▶ _FRAGMENTO SELECCIONADO_:
↓↓↓

El hecho de que la señora me hubiera reconocido sin mucho miramiento vino a confirmarme una verdad tan folclórica como indiscreta: en pueblo chiquito casi todo el mundo sabe quién es quién, aunque sea de vista. Por eso no les quedó más remedio a los incrédulos de mi cuadra que acabar asimilando la anécdota, porque la mujer me dio santo y seña de su vida, y para mi favor, ya yo podía indicar con seguridad: «Lo que les cuento le pasó a Fulanita, que vive allá, y si quieren vayan a preguntarle, que sin complejos les va a decir mejor que yo cómo fue todo».

Pero siempre aclaro que si yo fuera ella no permitiría que ni por aproximación me hablaran del tema. Sin embargo, la muy campechana ahora goza recordando las lágrimas de rabia que le hicieron echar. Sí, porque cuando tus planes de diversión te los hacen añicos, ripios, casi harapos, de manera cruel y hasta inocente a la vez, la impotencia se acumula para luego desgarrarnos como si se deshilara.

Aquel día la señora de marras se disponía a una fiesta nocturna en casa de unos parientes santaclareños. Con un vestido estampado que llegaba a los tobillos, todo glamur, todo elegancia, ella se montó en el último ómnibus de la ruta Vueltas-Santa Clara, una Girón bastante maltrecha por el uso y los años, con un cartel grandísimo rotulado en los cristales delanteros que servía de jovial identificativo: la reina de la noche.

Así decía, medio rimbombante, aquella guagua con ínfulas de emperatriz, tan salvadora en el desolado imperio del transporte público a altas horas de una jornada, y que, sorpresivamente, como Isabel la de Inglaterra, falleció un día de pandemia aunque todavía se movía a pesar de sus «achaques» técnicos.

↑↑↑

▶ _EXTRACTOS DE REGISTROS_:
↓↓↓

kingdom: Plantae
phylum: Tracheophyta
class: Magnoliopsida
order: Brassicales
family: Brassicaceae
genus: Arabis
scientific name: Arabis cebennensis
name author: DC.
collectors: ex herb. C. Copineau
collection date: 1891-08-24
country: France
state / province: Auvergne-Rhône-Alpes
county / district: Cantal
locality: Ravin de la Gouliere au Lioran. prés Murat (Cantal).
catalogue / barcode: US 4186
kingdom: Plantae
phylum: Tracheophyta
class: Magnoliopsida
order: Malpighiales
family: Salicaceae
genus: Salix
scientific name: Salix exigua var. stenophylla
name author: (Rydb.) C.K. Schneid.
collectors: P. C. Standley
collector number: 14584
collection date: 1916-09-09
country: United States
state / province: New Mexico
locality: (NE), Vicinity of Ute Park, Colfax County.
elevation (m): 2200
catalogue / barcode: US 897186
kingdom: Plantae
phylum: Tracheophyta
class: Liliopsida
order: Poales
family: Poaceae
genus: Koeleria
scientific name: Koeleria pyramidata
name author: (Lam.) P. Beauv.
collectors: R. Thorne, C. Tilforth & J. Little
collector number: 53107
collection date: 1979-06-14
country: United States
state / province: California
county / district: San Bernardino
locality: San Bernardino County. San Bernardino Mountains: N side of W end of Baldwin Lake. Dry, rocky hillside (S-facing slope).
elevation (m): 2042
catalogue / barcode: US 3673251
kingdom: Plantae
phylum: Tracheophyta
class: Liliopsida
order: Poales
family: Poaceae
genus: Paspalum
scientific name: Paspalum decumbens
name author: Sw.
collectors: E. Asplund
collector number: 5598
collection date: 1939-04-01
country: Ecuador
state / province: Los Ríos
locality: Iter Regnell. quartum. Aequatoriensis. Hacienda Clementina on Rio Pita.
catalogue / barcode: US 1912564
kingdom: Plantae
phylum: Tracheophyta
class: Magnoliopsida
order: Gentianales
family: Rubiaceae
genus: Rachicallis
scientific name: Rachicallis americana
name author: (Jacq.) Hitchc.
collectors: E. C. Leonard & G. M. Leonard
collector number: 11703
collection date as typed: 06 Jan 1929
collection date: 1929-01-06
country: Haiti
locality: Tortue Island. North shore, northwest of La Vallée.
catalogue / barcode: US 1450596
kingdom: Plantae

↑↑↑

▶ _TAREA POR REALIZAR_:
Prosigue el relato sobre la señora que subió a la guagua «la reina de la noche», a partir del punto en que termina.

▶ _ESPACIO DE RESPUESTA_:
La reina, como algunos jocosamente le llamaban, era una especie de confronta rural que barría por las paradas, en ella cabía todo, lo mismo maletines, mochilas, tanquetas, gallinas y puercos en sacos, y de vez en cuando hasta alguna que otra bicicleta. Aquella soberana populachera no desamparaba a nadie.

La noche del suceso la guagua venía repleta, costaba trabajo caminar por dentro de ella. Y aunque la glamorosa señora andaba contenta porque se acercaba la celebración, iba parada a un costado del pasillo del ómnibus, bastante incómoda y apretada.

Como si fueran pocos lo que ya estaban, el chofer detuvo el carro para recoger a unos campesinos con sombreros y camisas de mangas largas que habían dejado sus caballos en otro lugar, al parecer, y traían puestas las espuelas.

Lo que ellos querían era un aventón en un pequeño tramo. Pero ya no cabía nadie más, y seguía montándose gente y más gente en el cuerpo de aquella  singular majestad de la movilidad pública, tan pequeña como generosa. Al punto de que los paisanos con indumentaria de jinetes, que se bajarían a pocos kilómetros de haberse montado, tuvieron que avanzar a como pudieron, entre valijas, bolsos, sacos...

Llegado el momento del descenso, se dio entonces el tenebroso incidente. La espuela de uno de los hombres enganchó la punta del vestido de la engalanada señora. Y ya usted podrá imaginar lo que pasó: por mucho que le gritaron: ¡Cuidado, cuidado! ¡Espérese, por favor, espérese!, no hubo manera de aguantar la súbita ruptura, el bestial quebrantamiento del selecto ropaje que en fracción de segundos cedió ante la fuerza bruta de un guajiro apurado.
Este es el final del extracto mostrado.